**WHAT THE EXERCISE ASKS**
In the text on architecture and imagination, what reply did the writer give when a Pritzker Prize-winning friend asked what architecture meant?

A few years ago, I was chatting with a Pritzker Prize-winning friend. He asked what architecture meant to me. “Architecture is fantasy,” I replied. He was shocked: “Why? Shouldn’t architecture be about building reality?” “Fantasy is about building reality,” was my explanation. Throughout history, the most profound buildings have recorded people’s fantasies, desires, faiths and reflections. Humans are always searching for meaning in existence, and sometimes that meaning is found by realising our dreams.
Is imagination no longer important for our times? Well, it is still crucial to our present, but it has simply shifted away from architecture. Artificial intelligence is reshaping society and even culture; biomedical science is extending human life; absurd politics and markets constantly astonish us (yet at least provoke reflection). Everyone is caught in a torrent of transformation, while architecture is pushed to a marginal, awkward position. It eagerly declares loyalty to traditional principles and a desire to better serve society, yet it fails to capture people’s attention and can no longer lead culture.
Simply put, traditional architecture is utterly incapable of taking responsibility for the questions it raises.
Ma Yansong
Simply put, traditional architecture is utterly incapable of taking responsibility for the questions it raises. When capital calls, architects instantly return to the rat race of reality, competing to become tools. Through self-censorship, a lack of critique, a loss of imagination and fear of challenge, architecture has gradually forfeited its former cultural leadership. More and more students and young architects are quitting architecture. The question they ask most is: since when have we architects allowed reality to defeat dreams?

**INFORMATION**
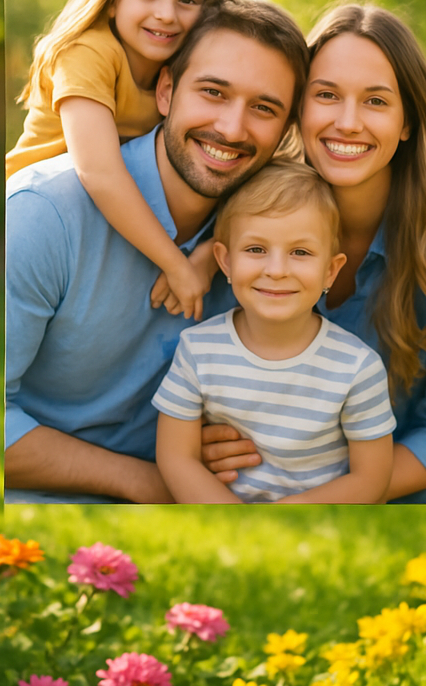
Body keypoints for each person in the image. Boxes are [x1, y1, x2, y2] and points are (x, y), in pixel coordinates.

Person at [4, 0, 309, 503]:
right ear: (165, 90)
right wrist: (150, 482)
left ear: (284, 130)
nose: (232, 130)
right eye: (213, 92)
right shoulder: (43, 217)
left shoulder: (275, 246)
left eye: (264, 108)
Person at [203, 2, 426, 504]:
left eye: (376, 102)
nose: (348, 122)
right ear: (300, 108)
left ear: (407, 122)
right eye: (327, 95)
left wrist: (324, 494)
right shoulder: (255, 213)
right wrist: (204, 443)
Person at [7, 0, 220, 319]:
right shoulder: (87, 52)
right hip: (41, 224)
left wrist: (210, 251)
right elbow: (99, 172)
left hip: (113, 217)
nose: (167, 14)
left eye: (188, 0)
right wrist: (177, 264)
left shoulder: (181, 68)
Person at [153, 161, 395, 504]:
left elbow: (371, 479)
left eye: (300, 252)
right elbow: (176, 458)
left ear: (330, 270)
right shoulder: (198, 350)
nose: (277, 270)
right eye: (256, 249)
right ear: (225, 261)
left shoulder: (357, 367)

**WRITTEN REPLY**
"Architecture is fantasy."